Mittelerde: Schatten des Krieges ist ein sehr viel größeres Spiel als sein Vorgänger. Statt zwei großer Karten hat uns Monolith nun fünf kleinere Spielwelten gegeben, was ich persönlich als sehr passend für das Nemesis-System empfand. Wäre Mordor eine konsistente Welt geworden, dann wären die zufälligen Begegnungen mit den Erzfeinden geringer ausgefallen und das Spieltempo wäre ein anderes gewesen. Wäre sie kleiner geraten hätten wir mit weniger eigenen Ork-Kapitänen arbeiten müssen, die uns in den vielen Auseinandersetzungen zur Hilfe eilen. Monolith hat eine schöne Balance gefunden, die für einige tolle Begegnungen mit vertrauten Gesichtern sorgen wird, doch ehrlicherweise fühlen sich die wenigsten davon, trotz ihres interessanten Charakterdesigns und den qualitativ hochwertigen Synchronstimmen, besonders an.

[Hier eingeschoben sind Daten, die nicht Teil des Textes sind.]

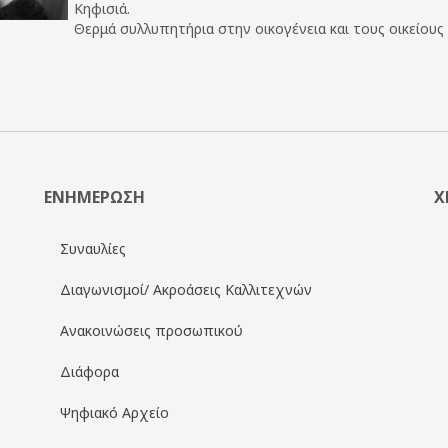
Κηφισιά.
Θερμά συλλυπητήρια στην οικογένεια και τους οικείους 
ΕΝΗΜΕΡΩΣΗ
Χ
Συναυλίες
Διαγωνισμοί/ Ακροάσεις Καλλιτεχνών
Ανακοινώσεις προσωπικού
Διάφορα
Ψηφιακό Αρχείο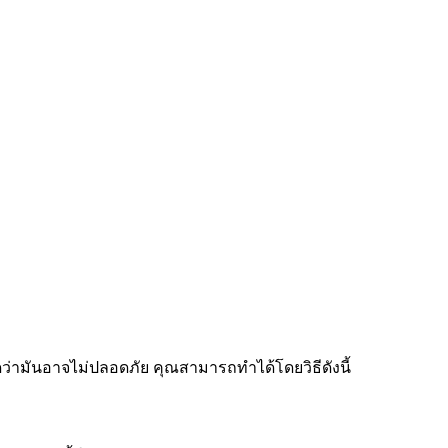
ดว่ามันอาจไม่ปลอดภัย คุณสามารถทำได้โดยวิธีดังนี้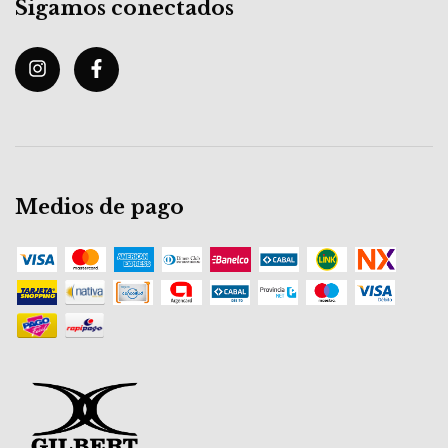
Sigamos conectados
Medios de pago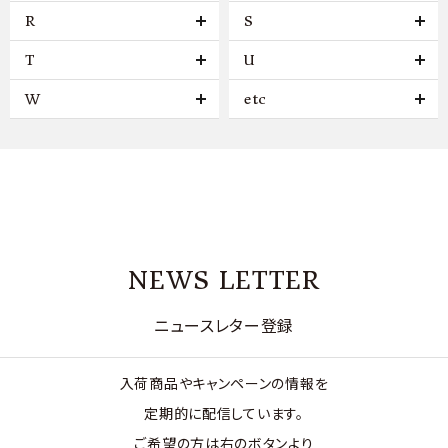
R
S
T
U
W
etc
NEWS LETTER
ニュースレター登録
入荷商品やキャンペーンの情報を
定期的に配信しています。
ご希望の方は右のボタンより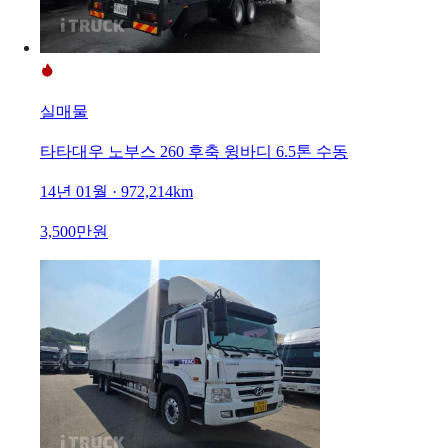
실매물
타타대우 노부스 260 후축 윙바디 6.5톤 수동
14년 01월 · 972,214km
3,500만원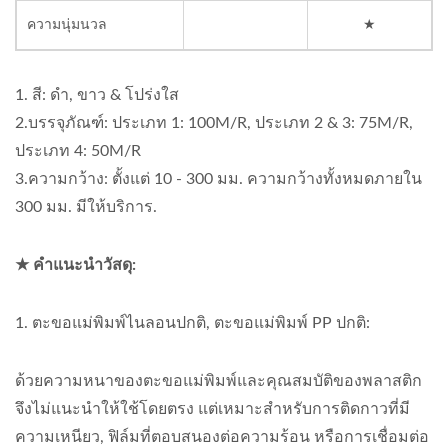
ความนุ่มนวล
★
1. สี: ดำ, ขาว & โปร่งใส
2.บรรจุภัณฑ์: ประเภท 1: 100M/R, ประเภท 2 & 3: 75M/R,
ประเภท 4: 50M/R
3.ความกว้าง: ตั้งแต่ 10 - 300 มม. ความกว้างทั้งหมดภายใน
300 มม. มีให้บริการ.
★ คำแนะนำวัสดุ:
1. ตะขอแม่พิมพ์ไนลอนปกติ, ตะขอแม่พิมพ์ PP ปกติ:
ด้วยความหนาของตะขอแม่พิมพ์และคุณสมบัติของพลาสติก
จึงไม่แนะนำให้ใช้โดยตรง แต่เหมาะสำหรับการติดกาวที่มี
ความเหนียว, ฟิล์มที่ตอบสนองต่อความร้อน หรือการเชื่อมต่อ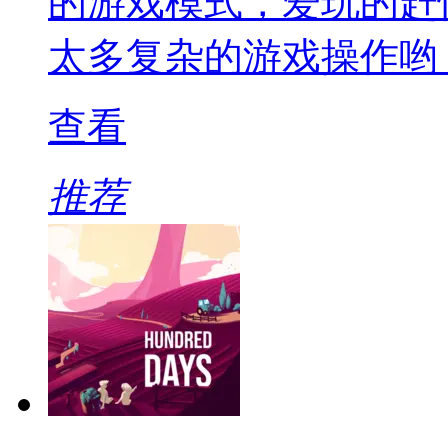
的游戏模式，爱玩的赶
太多复杂的游戏操作哟
查看
推荐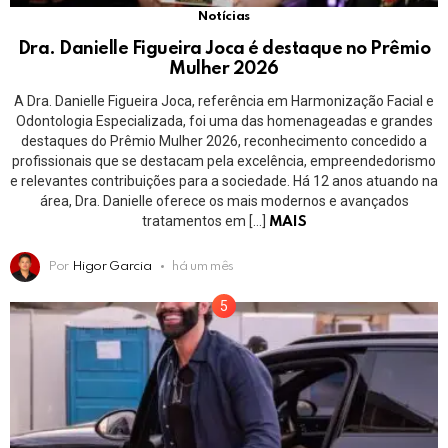
Notícias
Dra. Danielle Figueira Joca é destaque no Prêmio
Mulher 2026
A Dra. Danielle Figueira Joca, referência em Harmonização Facial e
Odontologia Especializada, foi uma das homenageadas e grandes
destaques do Prêmio Mulher 2026, reconhecimento concedido a
profissionais que se destacam pela excelência, empreendedorismo
e relevantes contribuições para a sociedade. Há 12 anos atuando na
área, Dra. Danielle oferece os mais modernos e avançados
tratamentos em […]
MAIS
Por
Higor Garcia
há um mês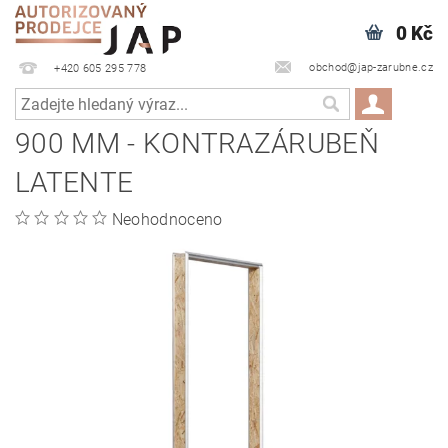
0 Kč
obchod@jap-zarubne.cz
+420 605 295 778
900 MM - KONTRAZÁRUBEŇ
LATENTE
Neohodnoceno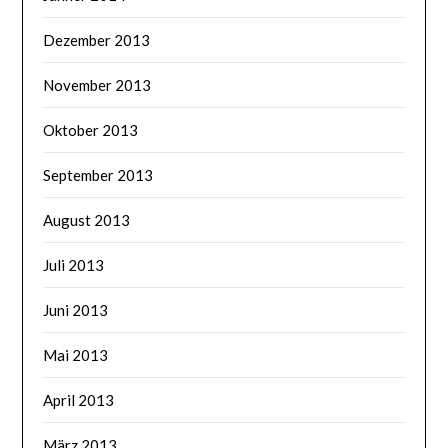
Dezember 2013
November 2013
Oktober 2013
September 2013
August 2013
Juli 2013
Juni 2013
Mai 2013
April 2013
März 2013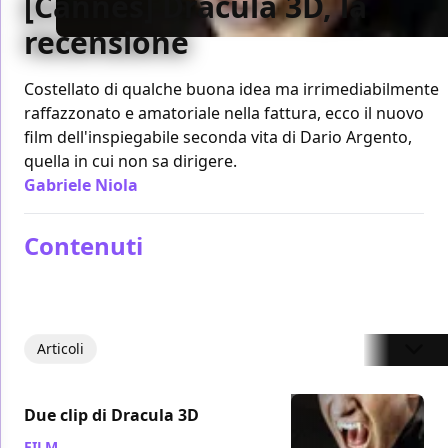
[Cannes] Dracula 3D, la
recensione
Costellato di qualche buona idea ma irrimediabilmente
raffazzonato e amatoriale nella fattura, ecco il nuovo
film dell'inspiegabile seconda vita di Dario Argento,
quella in cui non sa dirigere.
Gabriele Niola
/ 21 mag 2012
Contenuti
Articoli
Due clip di Dracula 3D
FILM
/ 08 nov 2012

Vor allem das Dominieren von Orks bot eine in Mittelerde: Mordors Schatten eine Menge Potential und ließ uns Intrigen schmieden, Lager überfallen und Gegner aufeinander hetzen. In Mittelerde: Schatten des Krieges wird das einerseits durch weitere Nemesis-Missionen verstärkt und andererseits durch zwei neue Möglichkeiten der Übernahme erweitert. Neuerdings dürfen wir Orks zum Beispiel mit Schande besudeln, was zu einigen großartigen Begegnungen führt. Wir haben wunderbar komplexe Geschichten mit den Orks erlebt, die uns mehr als einmal gegenüberstanden. In einer Situation haben wir uns mit einem hohen Ork-Champion angelegt, der einen Verräter unter seinen eigenen Reihen hatte und als sich die Klingen der beiden Orks kreuzten, tauchte plötzlich der Blutsbruder des Verräters auf, den wir zuvor besudelt hatten. In der anschließenden Pattsituation wandte sich der unfreiwillige Verräter erneut gegen Talion, als wir seinen Verwandten angriffen, was zu einer sehr schwierigen und unerwarteten Begegnung führte. Kleine Spielgeschichten wie diese sind der Beweis dafür, dass das Konzept des Nemesis-System perfekt funktioniert. Neben den vom Spiel vorgegebenen Geschichten entwickeln wir mit damit unsere eigenen kleinen Mikronarrativen, die nun dank der neuen Inhalte des Systems spannender sind als je zuvor.